Although you can easily drive yourself mad by checking your 401(k) when the economy is in a slump (i.e. right now), there’s some good news from the IRS. And hey, how often have those words been lumped together?
Next year’s contribution limits for 401(k)s and other tax-advantaged retirement plans are being increased to account for inflation. Here’s what to know about the largest cap increase in recent history and what it means for your retirement plan.

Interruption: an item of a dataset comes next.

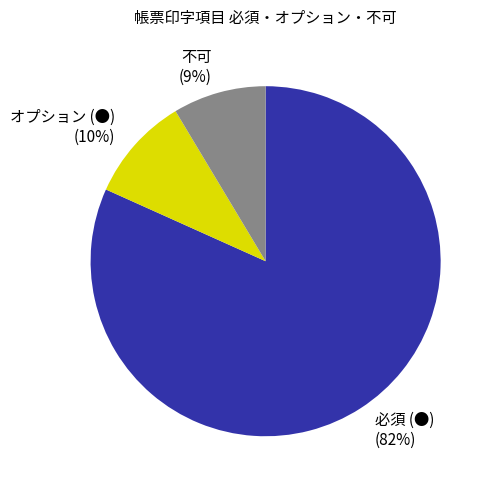

Does any single category account for the majority?

Yes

How you can save way more in your 401(k) next year
First off, some context: As Money.com explains, the Treasury Department is legally required to increase the contribution limits according to the rise of living costs. This cap increase falls in line with the recent inflation-adjusted tax rules from the IRS (so learn how to save on your taxes next year, too).
Currently, 401(k) participants are able to contribute as much as $20,500 (which was already a $1,000 increase from 2021). Beginning in 2023, you will be able to contribute $22,500 to your 401(k) plan—a nearly 10% cap increase. Plus, those 50 and older will be able to contribute an addition $7,500 for a maximum contribution of $30,000.
What if I have a different type of retirement plan?
The new $22,500 contribution limit also applies to a some other types of retirement plans, including 403(b)s, most 457 plans, and the federal government’s Thrift Savings Plan.
IRAs are also getting a bump. The IRS is increasing the contribution limit for both traditional and Roth IRAs up to $6,500 in 2023. That’s a $500 increase from this year.
As AARP points out, the fact that pensions are increasingly uncommon means that most of us are counting on retirement-specific savings (plus Social Security) to actually retire. So, whatever your retirement plan, these inflation adjustments are necessary.